Haotian Bai, Jing Yang, Junhao Zhang, Rui Wang
Abstract
Open AccessPurpose: Bone morphogenetic protein 7 (BMP7) plays a crucial role in the pathogenesis of hepatocellular carcinoma (HCC). Traditional therapies have severe side effects and cannot achieve the desired therapeutic effect. Delivery of small interfering RNA targeting BMP7 (siBMP7) can specifically down-regulate the expression of BMP7 and induce apoptosis of cancer cells, thereby achieving the effect of gene therapy.

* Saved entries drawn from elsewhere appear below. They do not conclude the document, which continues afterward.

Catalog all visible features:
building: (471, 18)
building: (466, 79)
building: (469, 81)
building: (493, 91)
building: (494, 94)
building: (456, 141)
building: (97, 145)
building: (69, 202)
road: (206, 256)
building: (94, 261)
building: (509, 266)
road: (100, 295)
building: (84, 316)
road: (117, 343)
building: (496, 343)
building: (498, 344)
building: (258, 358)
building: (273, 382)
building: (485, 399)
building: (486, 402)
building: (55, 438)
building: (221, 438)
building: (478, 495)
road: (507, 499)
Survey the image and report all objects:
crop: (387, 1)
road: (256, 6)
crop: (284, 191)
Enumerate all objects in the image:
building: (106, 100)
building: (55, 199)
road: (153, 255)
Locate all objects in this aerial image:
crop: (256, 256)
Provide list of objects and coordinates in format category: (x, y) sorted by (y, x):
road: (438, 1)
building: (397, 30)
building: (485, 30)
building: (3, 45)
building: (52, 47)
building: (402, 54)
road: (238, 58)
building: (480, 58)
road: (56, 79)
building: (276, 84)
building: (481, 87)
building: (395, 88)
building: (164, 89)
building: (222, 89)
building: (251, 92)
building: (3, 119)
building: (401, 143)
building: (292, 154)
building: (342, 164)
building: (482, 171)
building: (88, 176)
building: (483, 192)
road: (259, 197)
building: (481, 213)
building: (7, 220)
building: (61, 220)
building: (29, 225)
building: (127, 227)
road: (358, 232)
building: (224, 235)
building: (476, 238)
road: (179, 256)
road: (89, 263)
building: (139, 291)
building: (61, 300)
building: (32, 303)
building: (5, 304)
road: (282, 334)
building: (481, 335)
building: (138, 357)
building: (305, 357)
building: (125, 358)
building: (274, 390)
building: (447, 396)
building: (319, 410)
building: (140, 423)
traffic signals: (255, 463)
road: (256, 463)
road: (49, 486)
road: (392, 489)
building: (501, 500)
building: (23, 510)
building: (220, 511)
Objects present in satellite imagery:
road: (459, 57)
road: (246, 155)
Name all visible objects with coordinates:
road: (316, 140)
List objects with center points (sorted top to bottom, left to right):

We aimed to use cationic safflower polysaccharide (SPS) as the basic carrier, and encapsulate it with synthetic hyaluronic acid (HA) and folic acid (FA) polymer to form a dual-targeting nano-carrier. After encapsulating siBMP7, we obtain dual-targeted self-assembled nanoparticles (NPs). This not only improves the delivery efficiency, maintains stability in the blood circulation, and enhances accumulation in the tumor site, but also achieves the effect of gene therapy for HCC. Methods: We identified SPS, and then prepared and characterized the self-assembled NPs modified with polyethyleneimine (PEI), which can target the HA receptors and FA receptors on the surface of SMMC-7721 cells and deliver siBMP7 to hepatoma cells and induce cell apoptosis. The temperature stability, serum stability, cytotoxicity, buffering capacity, hemolytic properties, release behavior, uptake ability, and gene silencing effect of the NPs were evaluated in vitro. Further evaluation of their in vivo distribution, therapeutic effect, and safety was conducted in a nude rats model. Results: The HA-FA polymer is light yellow and has strong water solubility. The blank NPs and self-assembled NPs have uniform particle size, physical stability, and stable release ability. HFSPNPs showed strong uptake ability and apoptotic effect in SMMC-7721 cells and LO2 cells. HFSPNPs could relatively effectively accumulate in the liver of rats and down-regulate the expression of BMP7 to induce apoptosis of hepatoma cells. Pathological analysis showed that the safety of HFSPNPs is better. Conclusion: HFSPNPs have better tumor targeting properties, enabling siBMP7 to accumulate more in the tumor tissue and be released, thereby promoting apoptosis of hepatoma cells. This indicates that their potential for treating HCC is equivalent to that of gene therapy. This study highlights the potential of cationic SPS as a drug delivery material.